第32話

 病院につき、アイツらがいる病室に向かおうとする。そこでふと、突然目の前に表れたら喜んでもらえるだろうか。そう考えた俺は、トイレに向かい、言葉を唱える。


「カエルぴょこぴょこ三ぴょこぴょこ、合わせてぴょこぴょこ六ぴょこぴょこ」


 するとたちまち病室につく。辺りに風が吹き、市きりのカーテンが舞う。後ろを振り向くとそこには2人の姿が、ない。テレビを見ているおじいちゃんだった。慌てて病室に出てそいつから教わっていた番号の部屋へと向かった。


「こんにちは」

「あっ」


そういって彼女の表情がぱっと明るくなるのが分かった。


「ごめんな、わざわざ」


そういってそいつは謝ったが、あの顔を見せられれば悪い気はしない。


「気にするなよ」

「今日は何しようか」

「そうだね、折り紙とかするのはどう?」

「いいね、いいね」

 

 彼女は喜びながら俺から折り紙を受け取る。この折り紙はペンダントが買えなかった罪悪感から途中で文具屋で買ったものだ。かなり落差がすごいと思う。それは俺も百も承知だ。

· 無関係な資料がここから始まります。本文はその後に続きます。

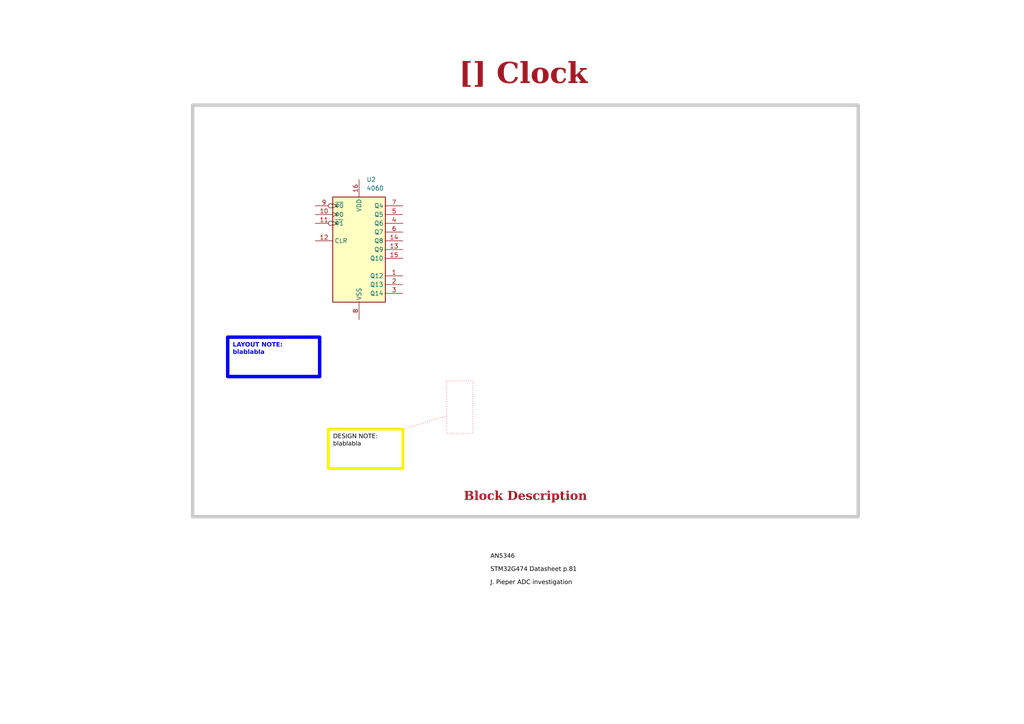
<source format=kicad_sch>
(kicad_sch
	(version 20250114)
	(generator "eeschema")
	(generator_version "9.0")
	(uuid "ea8c4f5e-7a49-4faf-a994-dbc85ed86b0a")
	(paper "A4")
	(title_block
		(title "Clock")
		(date "2025-01-12")
		(rev "${REVISION}")
		(company "${COMPANY}")
	)
	
	(rectangle
		(start 129.54 110.49)
		(end 137.16 125.73)
		(stroke
			(width 0)
			(type dot)
			(color 255 0 0 1)
		)
		(fill
			(type none)
		)
		(uuid 1d95e40b-2bfb-46ac-aef7-d61406185c71)
	)
	(rectangle
		(start 55.88 30.48)
		(end 248.92 149.86)
		(stroke
			(width 1)
			(type default)
			(color 200 200 200 1)
		)
		(fill
			(type none)
		)
		(uuid bb86d4de-8a6c-49fd-bb3c-0c8f9cc72e55)
	)
	(text "J. Pieper ADC investigation"
		(exclude_from_sim no)
		(at 142.24 170.18 0)
		(effects
			(font
				(face "Arial")
				(size 1.27 1.27)
				(color 0 0 0 1)
			)
			(justify left bottom)
			(href "https://jpieper.com/2023/07/24/stm32g4-adc-performance-part-2/")
		)
		(uuid "9b3ecc35-3df2-428b-a29e-c6c2c744422e")
	)
	(text "STM32G474 Datasheet p.81"
		(exclude_from_sim no)
		(at 142.24 166.37 0)
		(effects
			(font
				(face "Arial")
				(size 1.27 1.27)
				(color 0 0 0 1)
			)
			(justify left bottom)
			(href "https://www.st.com/resource/en/datasheet/stm32g474cb.pdf")
		)
		(uuid "e6fea1fe-2cf8-4a39-929e-14f4aedafb02")
	)
	(text "AN5346"
		(exclude_from_sim no)
		(at 142.24 162.56 0)
		(effects
			(font
				(face "Arial")
				(size 1.27 1.27)
				(color 0 0 0 1)
			)
			(justify left bottom)
			(href "https://www.st.com/resource/en/application_note/an5346-stm32g4-adc-use-tips-and-recommendations-stmicroelectronics.pdf")
		)
		(uuid "f25578fd-4ab6-4599-95bc-eaa8a509f479")
	)
	(text_box "LAYOUT NOTE:\nblablabla"
		(exclude_from_sim no)
		(at 66.04 97.79 0)
		(size 26.67 11.43)
		(margins 1.4525 1.4525 1.4525 1.4525)
		(stroke
			(width 1)
			(type solid)
			(color 0 0 255 1)
		)
		(fill
			(type none)
		)
		(effects
			(font
				(face "Arial")
				(size 1.27 1.27)
				(thickness 0.4)
				(bold yes)
				(color 0 0 255 1)
			)
			(justify left top)
		)
		(uuid "59800026-abce-490f-af73-e553b627145c")
	)
	(text_box "[${#}] ${TITLE}"
		(exclude_from_sim no)
		(at 115.57 15.24 0)
		(size 72.39 12.7)
		(margins 4.4999 4.4999 4.4999 4.4999)
		(stroke
			(width -0.0001)
			(type default)
		)
		(fill
			(type none)
		)
		(effects
			(font
				(face "Times New Roman")
				(size 6 6)
				(thickness 1.2)
				(bold yes)
				(color 162 22 34 1)
			)
		)
		(uuid "b2c13488-4f2f-433b-bdc6-d210d1646aca")
	)
	(text_box "Block Description"
		(exclude_from_sim no)
		(at 57.15 139.7 0)
		(size 190.5 7.62)
		(margins 1.9049 1.9049 1.9049 1.9049)
		(stroke
			(width -0.0001)
			(type default)
		)
		(fill
			(type none)
		)
		(effects
			(font
				(face "Times New Roman")
				(size 2.54 2.54)
				(thickness 0.508)
				(bold yes)
				(color 162 22 34 1)
			)
			(justify bottom)
		)
		(uuid "b610ad11-6470-4e17-bb6a-df05c5ad2515")
	)
	(text_box "DESIGN NOTE:\nblablabla"
		(exclude_from_sim no)
		(at 95.25 124.46 0)
		(size 21.59 11.43)
		(margins 1.3525 1.3525 1.3525 1.3525)
		(stroke
			(width 0.8)
			(type solid)
			(color 250 236 0 1)
		)
		(fill
			(type none)
		)
		(effects
			(font
				(face "Arial")
				(size 1.27 1.27)
				(color 0 0 0 1)
			)
			(justify left top)
		)
		(uuid "e0003229-9448-4893-9fb1-bea9e839bb75")
	)
	(polyline
		(pts
			(xy 129.54 120.65) (xy 116.84 124.46)
		)
		(stroke
			(width 0)
			(type dot)
			(color 255 0 0 1)
		)
		(uuid "dbc0dbb3-ec35-483a-84d2-c330277e1998")
	)
	(symbol
		(lib_id "4xxx:4060")
		(at 104.14 72.39 0)
		(unit 1)
		(exclude_from_sim no)
		(in_bom yes)
		(on_board yes)
		(dnp no)
		(fields_autoplaced yes)
		(uuid "ad915d92-65e5-4de4-b04e-3a55aecd6da3")
		(property "Reference" "U2"
			(at 106.2833 52.07 0)
			(effects
				(font
					(size 1.27 1.27)
				)
				(justify left)
			)
		)
		(property "Value" "4060"
			(at 106.2833 54.61 0)
			(effects
				(font
					(size 1.27 1.27)
				)
				(justify left)
			)
		)
		(property "Footprint" ""
			(at 104.14 74.93 0)
			(effects
				(font
					(size 1.27 1.27)
				)
				(hide yes)
			)
		)
		(property "Datasheet" "https://www.st.com/resource/en/datasheet/m74hc4060.pdf"
			(at 104.14 77.47 0)
			(effects
				(font
					(size 1.27 1.27)
				)
				(hide yes)
			)
		)
		(property "Description" "Binary counter (14-stages) and oscillator"
			(at 104.14 72.39 0)
			(effects
				(font
					(size 1.27 1.27)
				)
				(hide yes)
			)
		)
		(pin "3"
			(uuid "fd8c84b5-3ffe-46e8-a9c1-11bee2fd8244")
		)
		(pin "9"
			(uuid "98988be0-76d5-428e-8472-223c7feab924")
		)
		(pin "13"
			(uuid "9d44c17a-395a-4635-9cbf-435c2cbf7748")
		)
		(pin "14"
			(uuid "937b7d33-abb8-4ec5-baa0-faf545f7e8f1")
		)
		(pin "6"
			(uuid "cd0da77d-4c5a-4b2c-9374-646e91289724")
		)
		(pin "4"
			(uuid "e726859b-ad74-416f-8c40-ced931b0ad2f")
		)
		(pin "2"
			(uuid "b30d0c32-4100-43e2-89bd-7b158a1fc4e7")
		)
		(pin "1"
			(uuid "f3f309e8-a261-4541-98ab-54bfb28af0c6")
		)
		(pin "15"
			(uuid "2ae34205-ad57-44c1-ac49-4421dadd3ff1")
		)
		(pin "5"
			(uuid "fb6f91a2-9654-4239-b0f4-8bbecd307c4a")
		)
		(pin "7"
			(uuid "06161ab5-0e3c-4382-a97b-1e653b9cfaf8")
		)
		(pin "8"
			(uuid "05e27064-9001-45c9-821f-cf5db219f4b4")
		)
		(pin "16"
			(uuid "f0612ae1-b987-4b63-b4fc-8d410e3c3a56")
		)
		(pin "12"
			(uuid "d46f7ce5-ccc0-473a-9888-eb54ba1c6c36")
		)
		(pin "11"
			(uuid "b69c1b8d-c4ab-4a03-9638-7912c257dffb")
		)
		(pin "10"
			(uuid "635fd5fe-4164-4843-bfb6-dadf47918300")
		)
		(instances
			(project ""
				(path "/f9e05184-c88b-4a88-ae9c-ab2bdb32be7c/c5103ceb-5325-4a84-a025-9638a412984e/f06537ee-772d-44d3-8c50-e0ba41038c9c"
					(reference "U2")
					(unit 1)
				)
				(path "/f9e05184-c88b-4a88-ae9c-ab2bdb32be7c/c5103ceb-5325-4a84-a025-9638a412984e/f310342b-1368-4a73-95b9-902c1cfd68f7"
					(reference "U2")
					(unit 1)
				)
			)
		)
	)
)

</source>
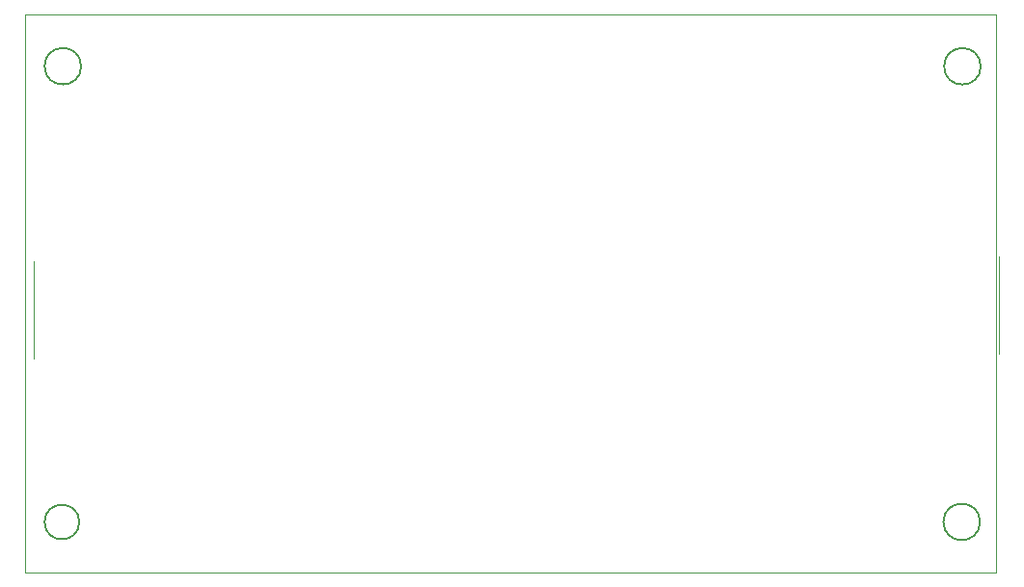
<source format=gbr>
%TF.GenerationSoftware,KiCad,Pcbnew,8.0.0*%
%TF.CreationDate,2024-03-23T17:17:28+01:00*%
%TF.ProjectId,Filter,46696c74-6572-42e6-9b69-6361645f7063,rev?*%
%TF.SameCoordinates,Original*%
%TF.FileFunction,Glue,Top*%
%TF.FilePolarity,Positive*%
%FSLAX45Y45*%
G04 Gerber Fmt 4.5, Leading zero omitted, Abs format (unit mm)*
G04 Created by KiCad (PCBNEW 8.0.0) date 2024-03-23 17:17:28*
%MOMM*%
%LPD*%
G01*
G04 APERTURE LIST*
%TA.AperFunction,Profile*%
%ADD10C,0.100000*%
%TD*%
%TA.AperFunction,Profile*%
%ADD11C,0.200000*%
%TD*%
G04 APERTURE END LIST*
D10*
X11642500Y-6173000D02*
X20173000Y-6173000D01*
X20173000Y-11077000D01*
X11642500Y-11077000D01*
X11642500Y-6173000D01*
D11*
X12135351Y-6630000D02*
G75*
G02*
X11814649Y-6630000I-160351J0D01*
G01*
X11814649Y-6630000D02*
G75*
G02*
X12135351Y-6630000I160351J0D01*
G01*
X20028351Y-10633000D02*
G75*
G02*
X19707649Y-10633000I-160351J0D01*
G01*
X19707649Y-10633000D02*
G75*
G02*
X20028351Y-10633000I160351J0D01*
G01*
X20034351Y-6631000D02*
G75*
G02*
X19713649Y-6631000I-160351J0D01*
G01*
X19713649Y-6631000D02*
G75*
G02*
X20034351Y-6631000I160351J0D01*
G01*
X12119000Y-10634000D02*
G75*
G02*
X11815000Y-10634000I-152000J0D01*
G01*
X11815000Y-10634000D02*
G75*
G02*
X12119000Y-10634000I152000J0D01*
G01*
D10*
%TO.C,J1*%
X11718000Y-8340000D02*
X11718000Y-9200000D01*
%TO.C,J4*%
X20195000Y-9157000D02*
X20195000Y-8297000D01*
%TD*%
M02*

</source>
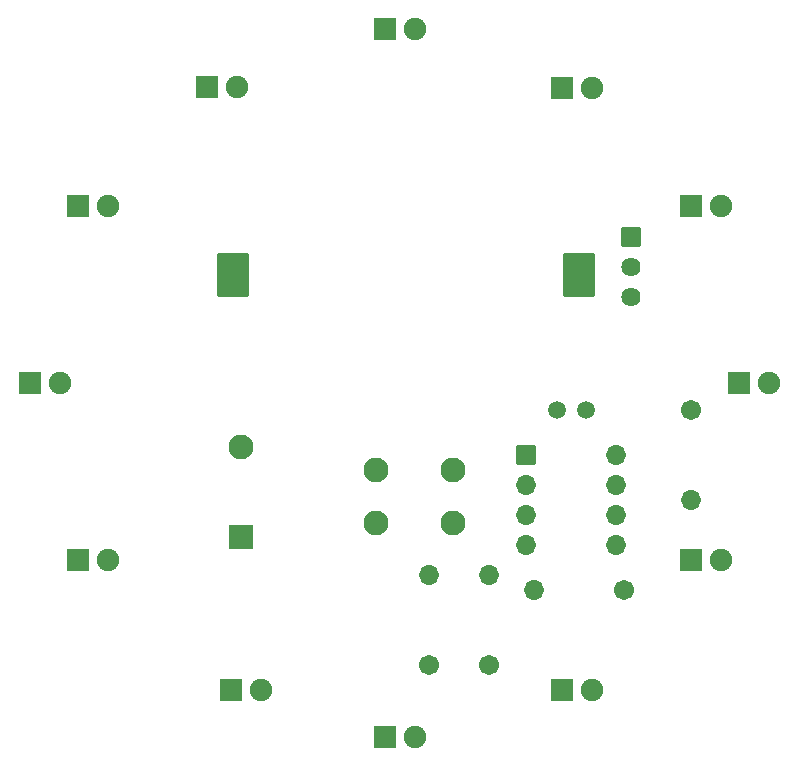
<source format=gts>
G04 #@! TF.GenerationSoftware,KiCad,Pcbnew,6.0.5-a6ca702e91~116~ubuntu20.04.1*
G04 #@! TF.CreationDate,2022-06-19T21:22:33+02:00*
G04 #@! TF.ProjectId,attiny85_charlie_circle,61747469-6e79-4383-955f-636861726c69,0.10*
G04 #@! TF.SameCoordinates,Original*
G04 #@! TF.FileFunction,Soldermask,Top*
G04 #@! TF.FilePolarity,Negative*
%FSLAX46Y46*%
G04 Gerber Fmt 4.6, Leading zero omitted, Abs format (unit mm)*
G04 Created by KiCad (PCBNEW 6.0.5-a6ca702e91~116~ubuntu20.04.1) date 2022-06-19 21:22:33*
%MOMM*%
%LPD*%
G01*
G04 APERTURE LIST*
G04 Aperture macros list*
%AMRoundRect*
0 Rectangle with rounded corners*
0 $1 Rounding radius*
0 $2 $3 $4 $5 $6 $7 $8 $9 X,Y pos of 4 corners*
0 Add a 4 corners polygon primitive as box body*
4,1,4,$2,$3,$4,$5,$6,$7,$8,$9,$2,$3,0*
0 Add four circle primitives for the rounded corners*
1,1,$1+$1,$2,$3*
1,1,$1+$1,$4,$5*
1,1,$1+$1,$6,$7*
1,1,$1+$1,$8,$9*
0 Add four rect primitives between the rounded corners*
20,1,$1+$1,$2,$3,$4,$5,0*
20,1,$1+$1,$4,$5,$6,$7,0*
20,1,$1+$1,$6,$7,$8,$9,0*
20,1,$1+$1,$8,$9,$2,$3,0*%
G04 Aperture macros list end*
%ADD10RoundRect,0.051000X-0.762000X-0.762000X0.762000X-0.762000X0.762000X0.762000X-0.762000X0.762000X0*%
%ADD11C,1.626000*%
%ADD12C,1.702000*%
%ADD13O,1.702000X1.702000*%
%ADD14RoundRect,0.051000X-0.800000X-0.800000X0.800000X-0.800000X0.800000X0.800000X-0.800000X0.800000X0*%
%ADD15RoundRect,0.051000X-0.900000X-0.900000X0.900000X-0.900000X0.900000X0.900000X-0.900000X0.900000X0*%
%ADD16C,1.902000*%
%ADD17RoundRect,0.051000X1.000000X-1.000000X1.000000X1.000000X-1.000000X1.000000X-1.000000X-1.000000X0*%
%ADD18C,2.102000*%
%ADD19RoundRect,0.051000X-1.300000X-1.800000X1.300000X-1.800000X1.300000X1.800000X-1.300000X1.800000X0*%
%ADD20C,1.502000*%
G04 APERTURE END LIST*
D10*
X119380000Y-87630000D03*
D11*
X119380000Y-90170000D03*
X119380000Y-92710000D03*
D12*
X124460000Y-102235000D03*
D13*
X124460000Y-109855000D03*
D12*
X102235000Y-123825000D03*
D13*
X102235000Y-116205000D03*
D12*
X118745000Y-117475000D03*
D13*
X111125000Y-117475000D03*
D12*
X107315000Y-123825000D03*
D13*
X107315000Y-116205000D03*
D14*
X110490000Y-106045000D03*
D13*
X110490000Y-108585000D03*
X110490000Y-111125000D03*
X110490000Y-113665000D03*
X118110000Y-113665000D03*
X118110000Y-111125000D03*
X118110000Y-108585000D03*
X118110000Y-106045000D03*
D15*
X124480000Y-85000000D03*
D16*
X127020000Y-85000000D03*
D15*
X128500000Y-100000000D03*
D16*
X131040000Y-100000000D03*
D15*
X124480000Y-115000000D03*
D16*
X127020000Y-115000000D03*
D15*
X113500000Y-125980000D03*
D16*
X116040000Y-125980000D03*
D15*
X98500000Y-130000000D03*
D16*
X101040000Y-130000000D03*
D15*
X85500000Y-125980000D03*
D16*
X88040000Y-125980000D03*
D15*
X72520000Y-115000000D03*
D16*
X75060000Y-115000000D03*
D15*
X68500000Y-100000000D03*
D16*
X71040000Y-100000000D03*
D15*
X72520000Y-85000000D03*
D16*
X75060000Y-85000000D03*
D15*
X83500000Y-74930000D03*
D16*
X86040000Y-74930000D03*
D15*
X98500000Y-70000000D03*
D16*
X101040000Y-70000000D03*
D17*
X86360000Y-113030000D03*
D18*
X86360000Y-105430000D03*
X104290000Y-107315000D03*
X97790000Y-107315000D03*
X104290000Y-111815000D03*
X97790000Y-111815000D03*
D19*
X114980000Y-90805000D03*
X85680000Y-90805000D03*
D15*
X113500000Y-74980000D03*
D16*
X116040000Y-74980000D03*
D20*
X115570000Y-102235000D03*
X113070000Y-102235000D03*
M02*

</source>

彼女は、タブレットで色々なおり方を調べ、イヌやウサギを折っていく。


「上手い、上手い」


そいつは、彼女をほめながら折っているが、ひどい出来だ。


「アハハは、お兄ちゃん何それ、見てよこれ」

「えーっと、分かった、イヌ」

「ちげぇよ、猫だよ」


夕日が差し込む病室に三人の笑い声が響く。


「そういうお前は、何作って、、イヌだ」

「違う、ねこ」


もう一度笑い声が響き渡る。すると看護師さんがカーテンから顔を覗かせる。


「楽しそうね。でもそろそろ時間よ」


そう促されると彼女が


「やだ、もっと一緒にいた―い」

「わがまま言うなよ、じゃぁ、よろしくお願いします」


こうしてみるとこいつもやっぱりお兄ちゃんだという感じがする。


「また、今度来るから」


俺も彼女をたしなめるように言う。すると納得できない表情ではあるが


「うん分かった。絶対だよ」


 うつむいた顔をあげ、こちらを見る。その顔が思いのほか真剣な表情をしていてこちらに緊張を与える。


「あぁ、絶対だよ」


そういって、そいつと部屋を出た。


「いやー、本当にいつもありがとな。日に日にアイツの顔が明るくなっていくのが分かるよ」

「俺も折り紙がアンナに苦手なんだって初めて知ったよ」

「あははは、お前いいやつだな」


 ふいにほめられ、顔が暑くなる。待て待て、こいつは同性だぞ。生憎だが俺は、そういった趣向はない。気持ちを落ち着かせようとするが顔の熱が下がらない。慌てて何か別の話題を振ろうとする。


「そ、そういえばクラスで可愛いと思う子っている?」

「えっ、急にどうしたんだよ」

「いや、実は最近気になっている子がいてさ」

「マジか!お前もそういうのあるんだ」

「えっ?」


 顔の熱が下がり、冷静な目をしているように見えたのか、そいつは、少し慌てた様子で、


「違う、違う。あんまりそういうのに興味なさそうだったからさ」


と訂正する。


「あぁ、そういうことね」


 とこちらも妙に取り繕っているようなリアクションをしてしまう。


「それで、誰なの?俺も知っている子?」

「あーわかんない」

「何だよそれ(笑)でも気になる子なら、祭りに誘ってみれば?」


 と提案される。


「祭り?」

「うん、期末が終わった後にあるよな、駅の近くで」

「知らなかったわ」

「マジで?毎年そこでカップルが生まれてるらしいよ」


 祭りか。もう少し仲を深めれば誘っても違和感ないよな。とにかくあの娘に嫌われるのだけは避けたい。何とか、祭りまでのバイトで来やすく誘えるような距離感に縮めたい。しかし、彼女は人気だから、相手が埋まってしまう可能性もあるぞ。それを考慮するとそんなに時間はない。


「何日あるの?」

「確か3日位だったかな」


 それなら友達と2日間行っても一日余るな。よし、次の次のバイトで誘おう。次ではまだ早い気がする。